Gauguin está salvo

Segundo o dicionário, “anacrônico” é o que está em desacordo com os usos e costumes de uma época. Censura anacrônica, portanto, não tem nenhuma razão de existir.  Assim, Paul Gauguin – com uma exposição no Masp, em São Paulo (até o dia 6 de agosto) – tanto quanto Balthus (Balthasar Klossowski), Egon Schiele, Pablo Picasso e tantos outros que hoje sofrem acusações que nada têm a ver com o tempo deles, estão salvos. E que os nossos representantes no Congresso façam alguma coisa para frear os abusos fundamentalistas na Cultura. Ninguém aguenta por muito tempo cachorros raivosos latindo o tempo todo, embaixo da janela.
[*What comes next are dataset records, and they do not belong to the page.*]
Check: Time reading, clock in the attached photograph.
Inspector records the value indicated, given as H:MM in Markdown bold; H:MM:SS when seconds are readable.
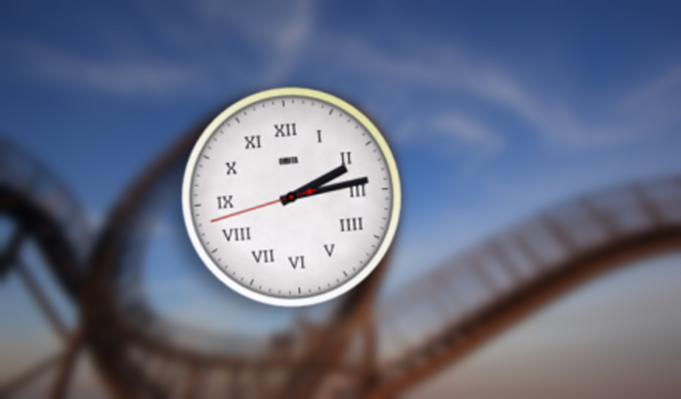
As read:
**2:13:43**
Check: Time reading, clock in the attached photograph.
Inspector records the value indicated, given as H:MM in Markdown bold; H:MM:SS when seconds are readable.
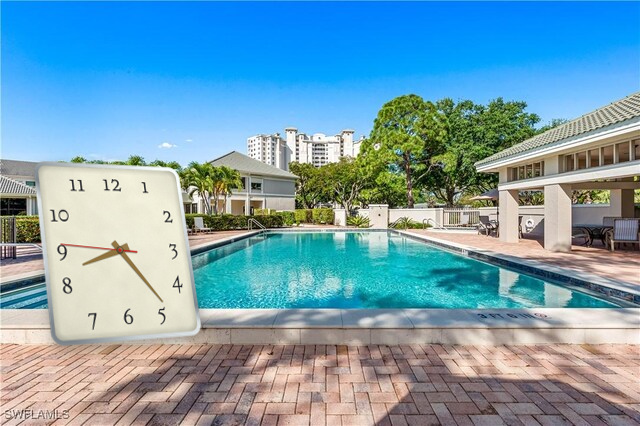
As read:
**8:23:46**
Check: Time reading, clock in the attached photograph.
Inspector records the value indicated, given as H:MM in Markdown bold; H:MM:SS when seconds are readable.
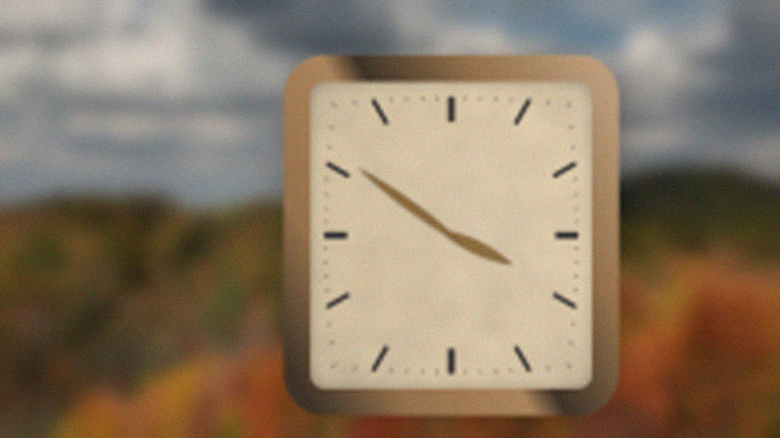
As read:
**3:51**
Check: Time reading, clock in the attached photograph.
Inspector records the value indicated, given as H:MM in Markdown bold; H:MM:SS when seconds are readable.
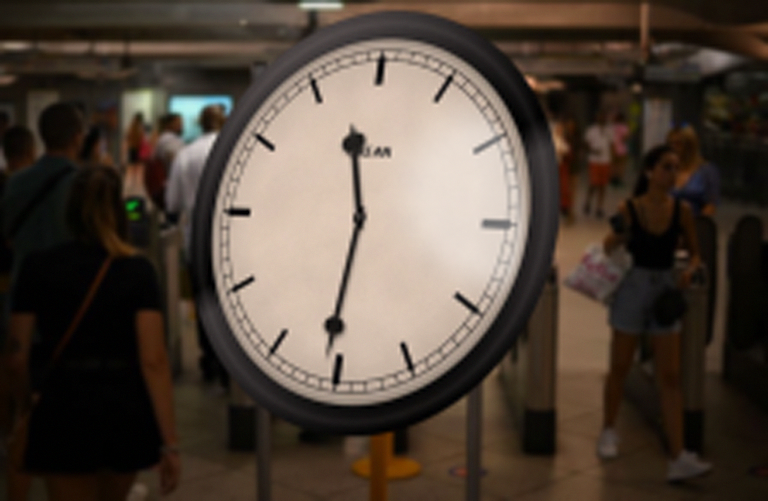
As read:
**11:31**
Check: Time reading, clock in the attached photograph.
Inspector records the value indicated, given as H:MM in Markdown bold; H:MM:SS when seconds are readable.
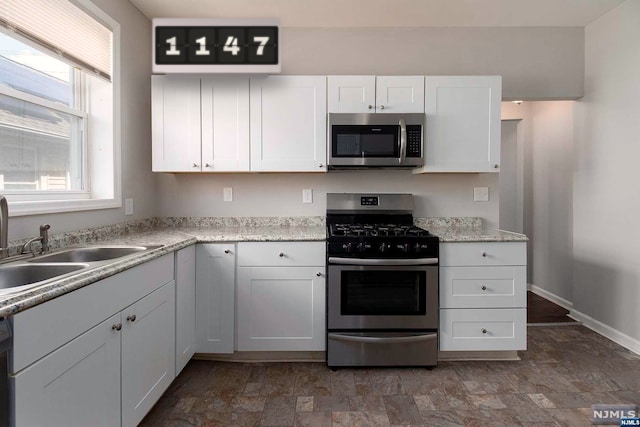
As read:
**11:47**
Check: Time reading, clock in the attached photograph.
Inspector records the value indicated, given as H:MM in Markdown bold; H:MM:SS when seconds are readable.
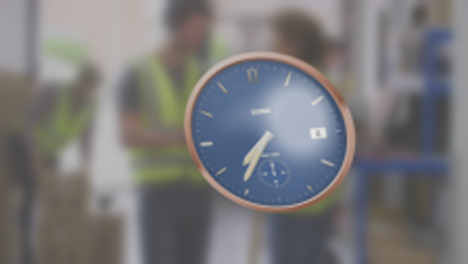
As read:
**7:36**
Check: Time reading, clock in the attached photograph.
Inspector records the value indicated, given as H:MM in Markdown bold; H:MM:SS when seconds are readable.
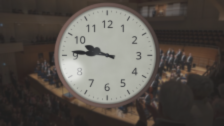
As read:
**9:46**
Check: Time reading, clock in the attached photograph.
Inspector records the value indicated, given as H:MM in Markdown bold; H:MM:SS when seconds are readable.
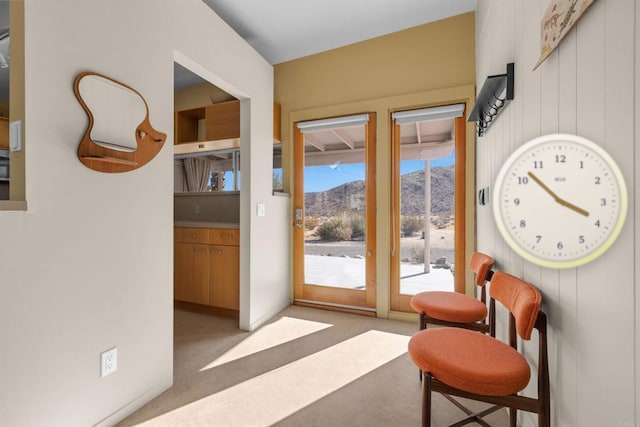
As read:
**3:52**
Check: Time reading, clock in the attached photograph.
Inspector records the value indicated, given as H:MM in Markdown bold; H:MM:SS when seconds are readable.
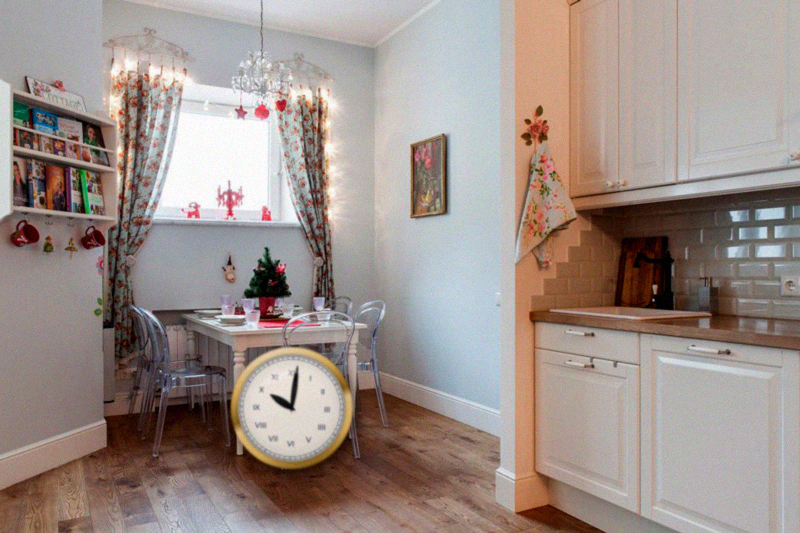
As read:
**10:01**
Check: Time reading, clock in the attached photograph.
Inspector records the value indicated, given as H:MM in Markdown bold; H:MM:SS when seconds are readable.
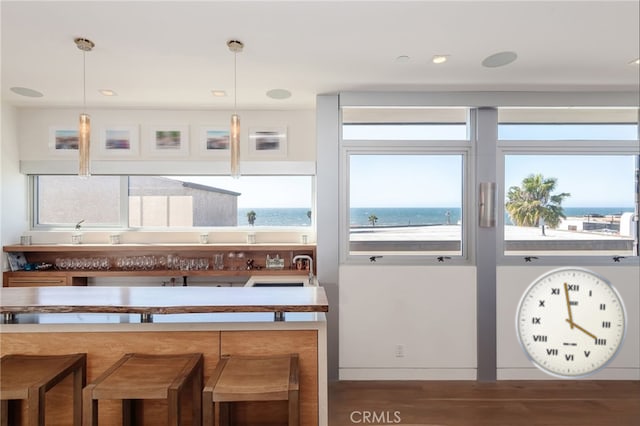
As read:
**3:58**
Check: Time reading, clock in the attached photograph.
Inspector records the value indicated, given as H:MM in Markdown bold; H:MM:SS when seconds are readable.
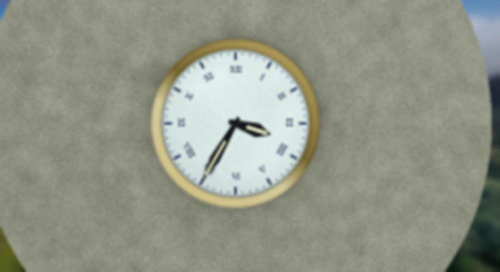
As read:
**3:35**
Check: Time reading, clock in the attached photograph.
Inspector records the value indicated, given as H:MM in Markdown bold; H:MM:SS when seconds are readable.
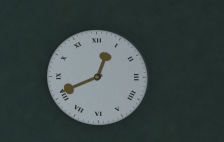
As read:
**12:41**
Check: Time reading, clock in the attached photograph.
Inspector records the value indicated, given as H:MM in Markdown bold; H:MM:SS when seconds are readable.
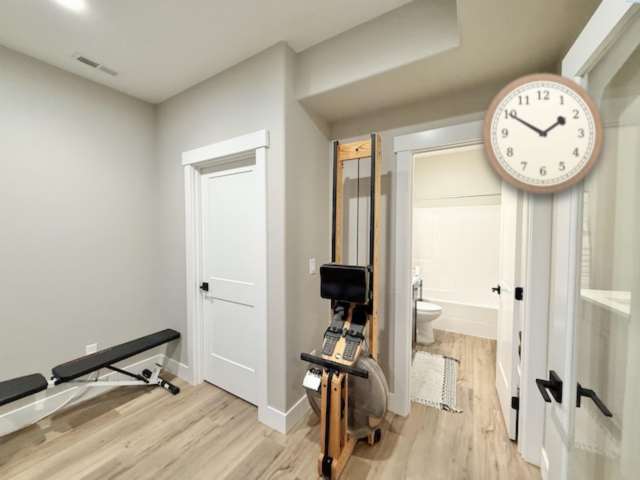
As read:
**1:50**
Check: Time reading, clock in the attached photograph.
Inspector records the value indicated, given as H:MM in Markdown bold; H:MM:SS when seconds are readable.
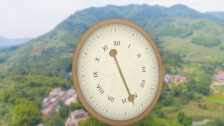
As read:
**11:27**
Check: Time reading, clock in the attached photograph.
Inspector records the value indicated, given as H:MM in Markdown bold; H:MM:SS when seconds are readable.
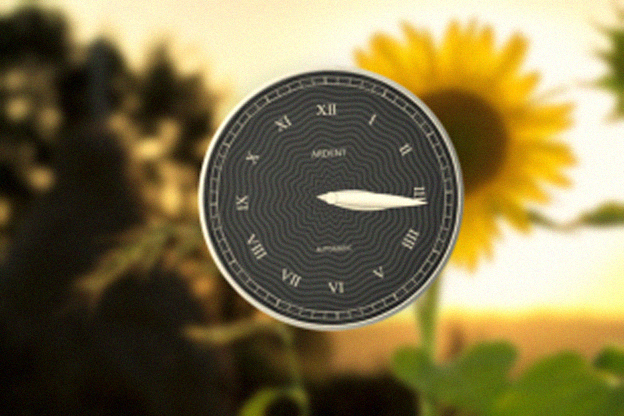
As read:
**3:16**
Captura de tela do site do Masp: vista da exposição “Paul Gauguin: O outro e eu”. Crédito da foto: Eduardo Ortega

Entre a defesa justa e a ideologia intransigente, fundamentalista, do woke, existe um abismo. Quando os pequenos papagaios acusam a literatura e a arte, sistemática e gratuitamente, de “colonialismo, racismo, misoginia, capacitismo” e outros tipos de discriminação totalmente infundados em sua época, caem em cegamento abusivo. Ou damos risada, sem levá-los a sério, ou será realmente necessário “enquadrá-los” por meio de alguma lei republicana.

Depois de Polanski, é preciso punir Gauguin?
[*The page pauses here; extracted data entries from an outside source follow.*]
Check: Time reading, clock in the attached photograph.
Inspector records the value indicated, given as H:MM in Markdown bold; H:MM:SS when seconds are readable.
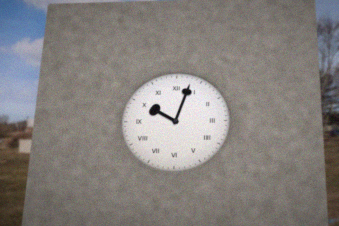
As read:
**10:03**
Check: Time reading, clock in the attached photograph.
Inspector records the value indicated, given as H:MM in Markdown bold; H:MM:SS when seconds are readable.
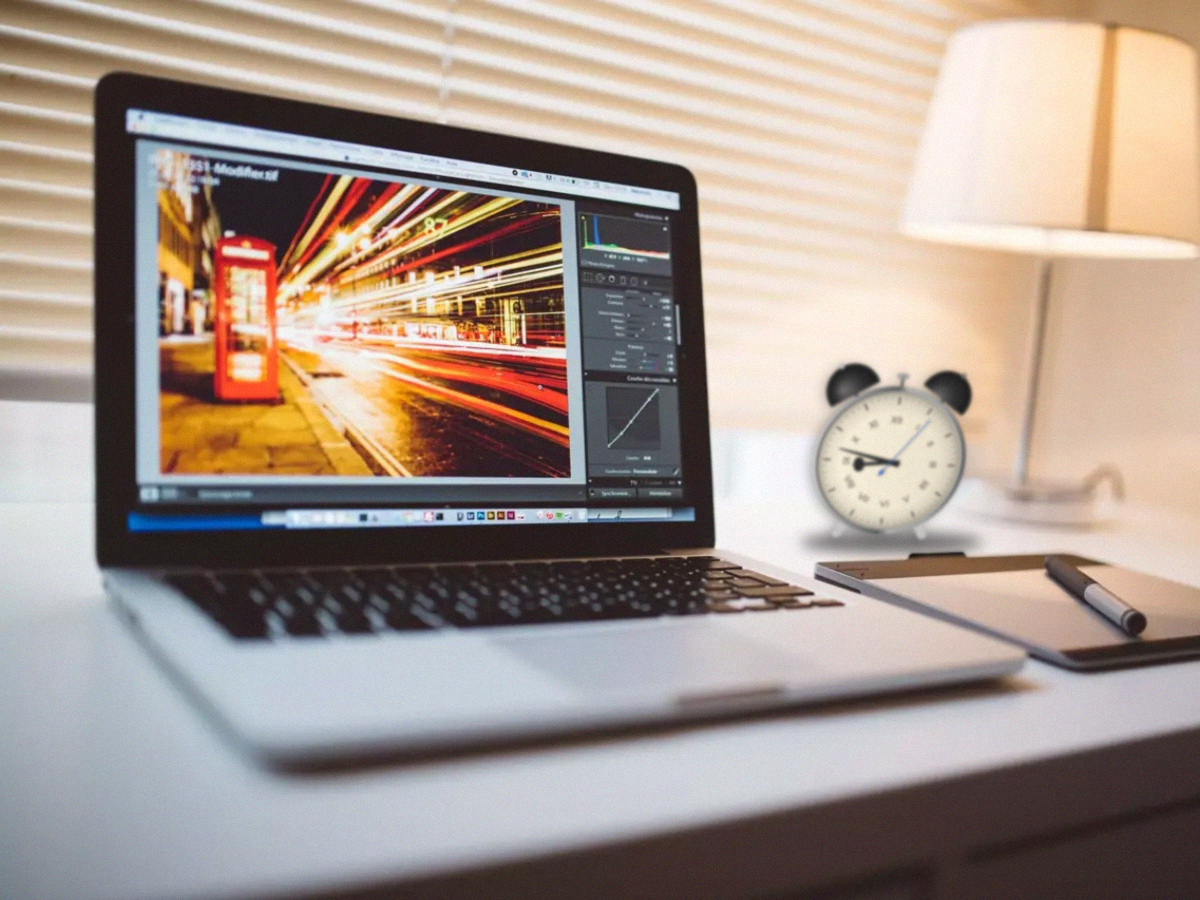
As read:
**8:47:06**
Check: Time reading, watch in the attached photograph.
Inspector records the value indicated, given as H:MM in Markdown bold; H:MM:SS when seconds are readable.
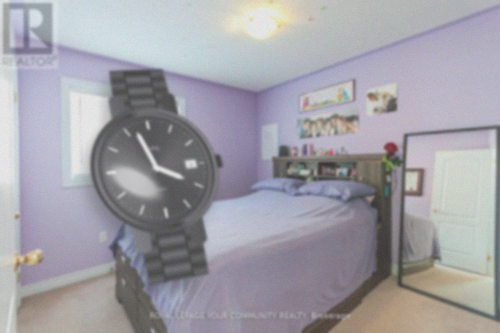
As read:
**3:57**
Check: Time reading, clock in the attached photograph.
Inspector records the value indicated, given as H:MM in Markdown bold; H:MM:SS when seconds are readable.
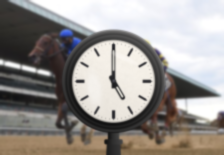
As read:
**5:00**
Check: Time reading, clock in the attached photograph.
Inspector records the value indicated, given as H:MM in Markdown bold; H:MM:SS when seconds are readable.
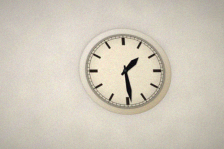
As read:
**1:29**
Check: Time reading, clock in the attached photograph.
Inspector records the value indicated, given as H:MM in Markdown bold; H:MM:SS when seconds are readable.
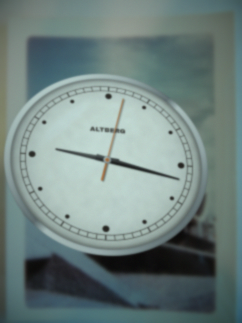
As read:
**9:17:02**
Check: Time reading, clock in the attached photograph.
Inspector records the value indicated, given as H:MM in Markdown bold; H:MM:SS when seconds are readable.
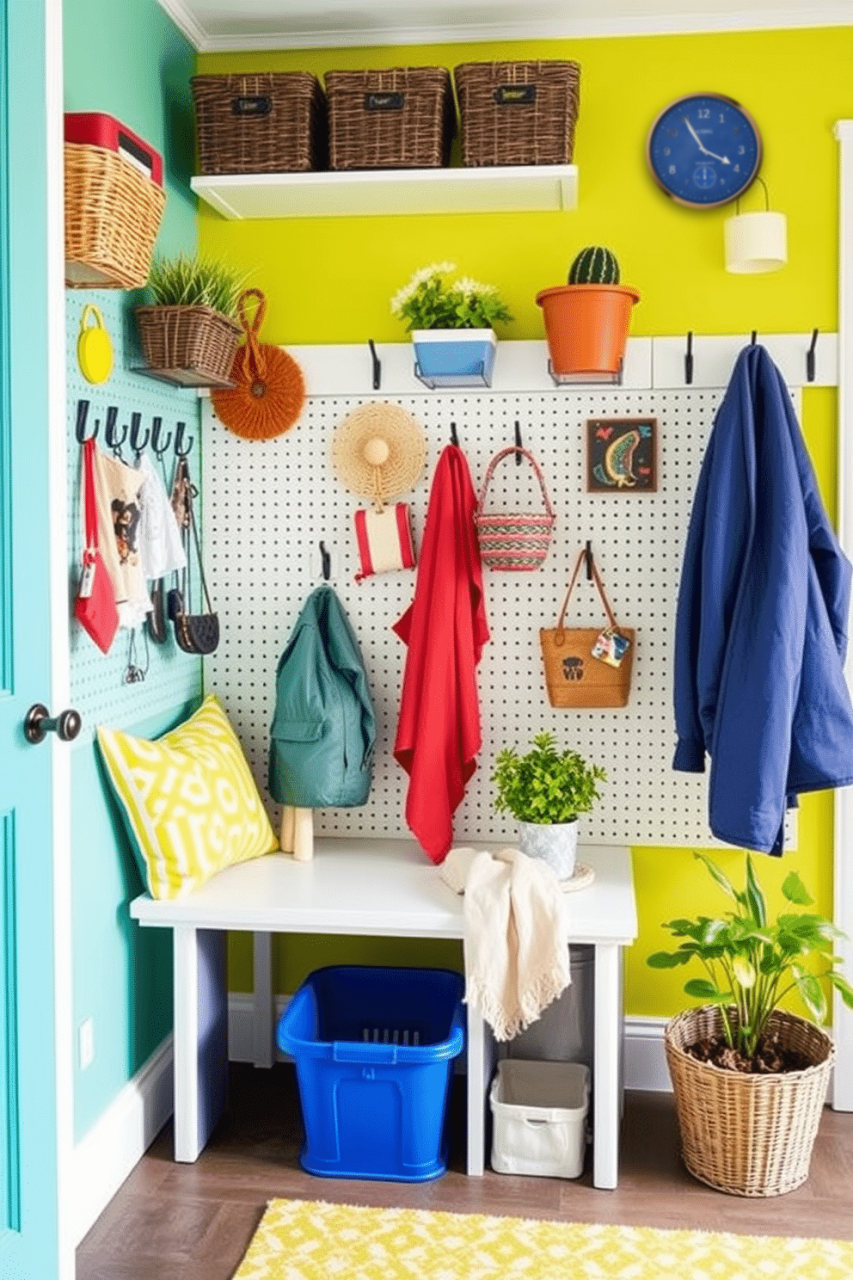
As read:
**3:55**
“Paul Gauguin (1848-1903), pintor genial, mas artista pedófilo…”. Eis o resumo do que os museus no futuro serão talvez obrigados a escrever nas etiquetas das telas para alertar os visitantes e evitar qualquer crítica. Certas publicações já seguem o mesmo princípio, provavelmente também por sensacionalismo.

Uma novata que se diz “crítica de arte”, contatou-me porque estava escrevendo sobre “o” Gauguin para uma revista e queria saber se eu me sentiria “confortável” em falar sobre a “produção” dele. Como se “o” Gauguin” ou “o” Paul  fosse amigo dela ou seu bicho de estimação. Ou como se o artista não criasse, apenas “produzisse” Gauguins, igual a uma fábrica de automóveis. Assim mesmo agradeci e respondi gentilmente. Disse que jamais poderia sentir mal-estar em analisar a obra de um gênio e enviei os links para este artigo e mais este. A foca woke sumiu…

O pintor francês, falecido há 120 anos, vira e mexe fica no centro de alguma uma nova polêmica. Tanto, que o lado woke do New York Times chegou a se perguntar “se Gauguin ainda deveria ser exposto”.

Fofocas nada têm a ver com arte, porém, em Londres, a National Gallery dedicou-lhe uma exposição de retratos acompanhados deste aviso anedótico ao público, digno de tabloide inglês: “O artista manteve repetidamente relações sexuais com mocinhas, casando-se com duas delas e tendo filhos. Gauguin, sem dúvida, aproveitou sua posição de ocidental privilegiado para se permitir uma grande liberdade sexual.”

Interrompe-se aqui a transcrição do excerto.